Misclassification: Salaried Employees and Independent Contractors
Generally, employers are required to pay employees overtime (time and a half) for working more than 40 hours per week. But, as with all rules, there are exceptions. Under the Fair Labor Standards Act (FLSA), an “exempt” employee need not be paid overtime. The FLSA includes a fairly long list of jobs that are “exempt.” Common examples include:
- To be exempt, the employee must actually manage subordinates.
- “White collar” administrative or executive jobs. This means high-level business administration, not administrative desk duties. For example, a Chief Accounting Officer would fit under the “administrative” exemption, but an administrative assistant or secretary would not.
- Highly compensated employees who do office or “white collar” jobs.
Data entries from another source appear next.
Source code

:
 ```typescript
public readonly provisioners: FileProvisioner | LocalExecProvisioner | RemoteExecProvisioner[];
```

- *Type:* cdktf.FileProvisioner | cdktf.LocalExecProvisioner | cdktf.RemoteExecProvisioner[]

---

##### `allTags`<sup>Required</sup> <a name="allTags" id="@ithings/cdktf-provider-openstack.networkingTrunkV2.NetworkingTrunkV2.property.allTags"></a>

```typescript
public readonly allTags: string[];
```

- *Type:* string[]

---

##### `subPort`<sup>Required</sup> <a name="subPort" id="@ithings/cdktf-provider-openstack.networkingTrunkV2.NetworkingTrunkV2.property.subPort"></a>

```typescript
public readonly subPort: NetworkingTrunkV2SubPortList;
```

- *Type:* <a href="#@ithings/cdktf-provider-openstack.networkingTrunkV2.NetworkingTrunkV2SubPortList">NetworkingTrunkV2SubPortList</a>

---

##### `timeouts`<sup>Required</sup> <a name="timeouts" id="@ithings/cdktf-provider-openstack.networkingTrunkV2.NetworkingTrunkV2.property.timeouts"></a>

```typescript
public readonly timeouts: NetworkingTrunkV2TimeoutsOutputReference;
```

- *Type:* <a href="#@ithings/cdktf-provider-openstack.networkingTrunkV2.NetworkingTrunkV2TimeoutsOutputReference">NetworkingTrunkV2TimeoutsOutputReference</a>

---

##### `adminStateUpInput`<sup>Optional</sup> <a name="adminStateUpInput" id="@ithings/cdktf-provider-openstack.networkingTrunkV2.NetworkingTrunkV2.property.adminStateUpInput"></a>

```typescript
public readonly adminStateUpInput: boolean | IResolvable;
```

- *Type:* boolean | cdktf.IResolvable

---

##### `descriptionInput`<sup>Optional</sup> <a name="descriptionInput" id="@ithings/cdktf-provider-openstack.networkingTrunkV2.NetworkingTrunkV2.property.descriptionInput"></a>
Employees must be paid a salary of $100,000 or more each year to be exempt.
- Auto, truck, or farm salespersons and mechanics.
- Over-the-road tractor drivers, or other motor carrier employees.
- Railroad and airline employees.
- Taxi drivers.
- Seasonal farm laborers.
Misclassification claims are common. Employers often misclassify employees as salaried or exempt when they should not. Whether an employee’s job is “exempt” can be a complicated question. The Department of Labor has regulations that specify how to decide, but these regulations are frequently the subject of lawsuits. If you are not sure whether you have been misclassified, you should contact an attorney to find out.
If you have been misclassified, then you may be able to recover time and a half for all of the unpaid overtime hours that you worked. Contact Teske, Katz, Kitzer & Rochel to learn more.
Improperly Classifying Employees as Independent Contractors
A similar issue to employee misclassification arises when an employer improperly classifies an employee as an independent contractor. The law prevents employers from treating employees as independent contractors. Still, employers frequently do misclassify employees as independent contractors. This deprives employees of many benefits, and saves employers significant money and resources.
Employees misclassified as independent contractors may lose out on employment benefits, healthcare coverage, family and medical leave, overtime, minimum wage, or unemployment insurance, to name a few. Employees are also entitled to legal protections, like anti-discrimination or retaliation laws, that may not apply to independent contractors. In short, being misclassified as an independent contractor can seriously harm an employee.
Federal and state law both establish tests that set out the proper status of a worker as an employee or an independent contractor.
Here is one simple way to think about the difference: If a company provides a lot of direction or control over how you do your job, or provides all of the resources to do your job, then you are likely an employee. If you are called an independent contractor, then you may be misclassified.
If you or anyone you know has been subjected to significant direction and control by any employer, even though classified as an independent contractor, consultant, or vendor, you may be entitled to the payment of benefits that are provided to regular employees.
These tests are complicated and lawyers argue about how to apply them. If you are not sure whether you are misclassified as an independent contractor, talk to an employment lawyer at Teske, Katz, Kitzer & Rochel to find out.
If you have been misclassified, you may be able to recover unpaid wages or salary, retirement benefits, medical benefits, vacation, profit sharing benefits, attorneys’ fees, interest, and other benefits.